Cluster Analysis of Milwaukee K12 Schools

Introduction

Let’s say you’re doing an analysis of K12 schools, and you want to group schools based on the student populations they serve. One way to accomplish this task is to use the k-means clustering algorithm to group schools into a perdefined (i.e. k) number of groups or clusters.

k-means clustering will group the schools in k groups so that each school is in the group for which it is closes to the group average.

Cluster Analysis

Importing the Data

For this post, I will be using data made publicly available through the Wisconsin School Report Cards. I have pre-processed this data in into an R package called wisconsink12, and it can be downloaded from GitHub with the following code:

# Use devtools to install from GitHub

devtools::install_github("cityforwardcollective/wisconsink12")

More information on accessing data in this package can be found on the package’s GitHub repo – here I will only provide instructions pertaining to the analysis at hand.

Once the package is loaded, we have access to several tables and functions to process those tables into commonly-needed formats. The code below will prepare a dataframe suitable for our purposes.

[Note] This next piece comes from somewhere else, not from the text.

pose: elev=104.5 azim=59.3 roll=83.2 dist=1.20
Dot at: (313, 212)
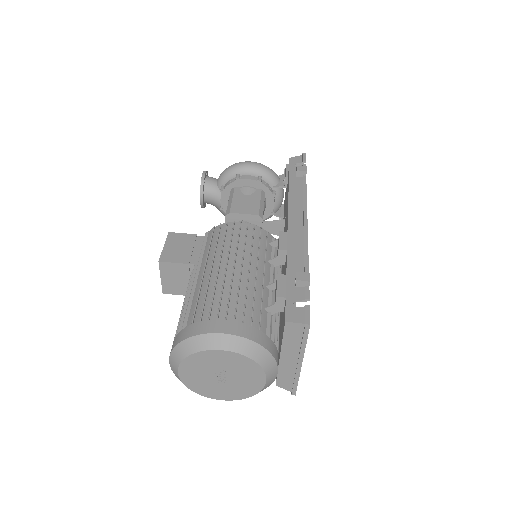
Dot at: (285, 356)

set.seed(1234) # Set seed to ensure reproducibility

library(tidyverse)  # I'll use this package for data processing
library(wisconsink12)

# Create the dataframe with a wisconsink12 function

mke_rc <- make_mke_rc()

# Process dataframe for student demographic data

demo_rc <- mke_rc %>%
  select(school_year,
         dpi_true_id,  # School unique identifier
         starts_with("per"),  # Select student demographic variables
         -c(per_choice, per_open)) %>% # Drop % Choice and % Open Enrollment
  filter(school_year == "2018-19" & !is.na(per_ed))

We now have a dataframe demo_rc that contains variables for the school year, a unique identifier for the school, and the race/ethnicity, economic status, disability status, and English proficiency status of the student body. All of the student-descriptive variables are represented as proportions of the whole, the same as a percentage divided by 100. We will be grouping the schools based on these variables.

Preparing the Data

Now that we have our data loaded, we can turn towards the actual process of implementing the k-means algorithm. Our first step is to ensure that our data is scaled appropriately.

Simply stated, the k-means algorithm will calculate the distance of an observation’s variable from a cluster center. In terms of this analysis, an observation would be a school, and a variable would be any of those student body characteristics, such as percent of economically disadvantaged students. All of these variables are ratios of one, but if the variance and spread of the variables is not the same, then a variable with the most variance will have more influence than a variable with little variance. To mitigate this effect, we will first scale the data.

# scale() will scale our data

scaled_demo <- scale(demo_rc[3:12])

Now that the data is scaled, we can perform the first step in clustering, which is calculating a distance object that will be used by the clustering algorithm.

# dist() wills calculate dist object

dist_demo <- dist(scaled_demo)

With our dist object now calculated, we are prepared to run the algorithm. Implementation of the algorithm itself is fairly straightforward – basically, you need to identify x (for us that is the dist object), and the number of centers. This can be coded as kmeans(dist_demo, 3).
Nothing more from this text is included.